Un hogar no es para llenarse de hijos que permanezcan en él, sino para formar y desplegar alas que suban a las alturas. Y no me refiero sólo a un quedarse físico ni a un “irse de la casa”, porque dejar un lugar en donde uno no quiere estar no es la libertad completa sino una pequeña parte de ella. La libertad, más que responder a las preguntas “¿dónde?”, “¿cuándo?”, y ”¿con quién?”, es contestar al interrogatorio “¿cómo?”; no se trata de decir ”en dónde”, ni ”cuándo”, ni ”con quién voy a vivir”. La libertad es algo más profundo, es preguntase con sinceridad “¿cómo me quedo?” o “¿cómo me voy?”.

El que no deja “casa-nido” a tiempo no crecerá humanamente, no estará maduro para el vuelo; y no se trata de abandonar a la familia, sino de dejarla.

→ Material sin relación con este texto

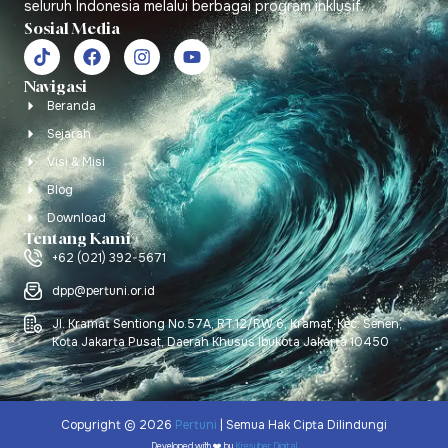
seluruh Indonesia melalui berbagai program inklusif.
Sosial Media
Navigasi
Beranda
Sejarah
Visi & Misi
Blog
Download
Tentang Kami
+62 (021) 392-5671
dpp@pertuni.or.id
Jl. Kramat Sentiong No.57A, RT.12/RW.6, Kramat, Kec. Senen,
Kota Jakarta Pusat, Daerah Khusus Ibukota Jakarta 10450
Copyright © 2026
Pertuni
| Semua Hak Cipta Dilindungi
Developed with ❤️ by
Kresuber Digital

Conozco a muchas personas que nunca han dejado a su familia y la tienen abandonada. El dejar tiene que ver con la independencia física y el abandono con la falta de amor. El verdadero problema no es “en dónde”, ni “con quién” tienes el cuerpo sino “cómo” tienes aprisionado tu espíritu, tus decisiones, tu vida.

No se trata de conquistar la independencia externa sino la libertad interior.